Background: In general, the prevalence of work-related musculoskeletal disorders (WMSD) in dentistry is high, and dental assistants (DA) are even more affected than dentists (D). Furthermore, differentiations between the fields of dental specialization (e.g., general dentistry, endodontology, oral and maxillofacial surgery, or orthodontics) are rare. Therefore, this study aims to investigate the ergonomic risk of the aforementioned four fields of dental specialization for D and DA on the one hand, and to compare the ergonomic risk of D and DA within each individual field of dental specialization. Methods: In total, 60 dentists (33 male/27 female) and 60 dental assistants (11 male/49 female) volunteered in this study. The sample was composed of 15 dentists and 15 dental assistants from each of the dental field, in order to represent the fields of dental specialization. In a laboratory setting, all tasks were recorded using an inertial motion capture system. The kinematic data were applied to an automated version of the Rapid Upper Limb Assessment (RULA).
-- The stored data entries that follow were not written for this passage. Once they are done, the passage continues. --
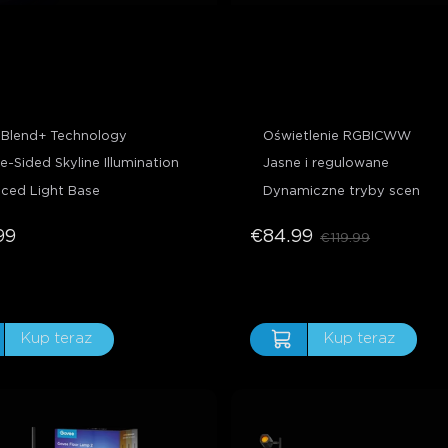
 Floor Lamp 3
Govee Floor Lamp 3 Lit
Blend+ Technology
Oświetlenie RGBICWW
e-Sided Skyline Illumination
Jasne i regulowane
ced Light Base
Dynamiczne tryby scen
99
€84.99
€119.99
Kup teraz
Kup teraz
Results: The results revealed significantly reduced ergonomic risks in endodontology and orthodontics compared to oral and maxillofacial surgery and general dentistry in DAs, while orthodontics showed a significantly reduced ergonomic risk compared to general dentistry in Ds. Further differences between the fields of dental specialization were found in the right wrist, right lower arm, and left lower arm in DAs and in the neck, right wrist, right lower arm, and left wrist in Ds. The differences between Ds and DAs within a specialist discipline were rather small. Discussion: Independent of whether one works as a D or DA, the percentage of time spent working in higher risk scores is reduced in endodontologists, and especially in orthodontics, compared to general dentists or oral and maxillofacial surgeons. In order to counteract the development of WMSD, early intervention should be made. Consequently, ergonomic training or strength training is recommended.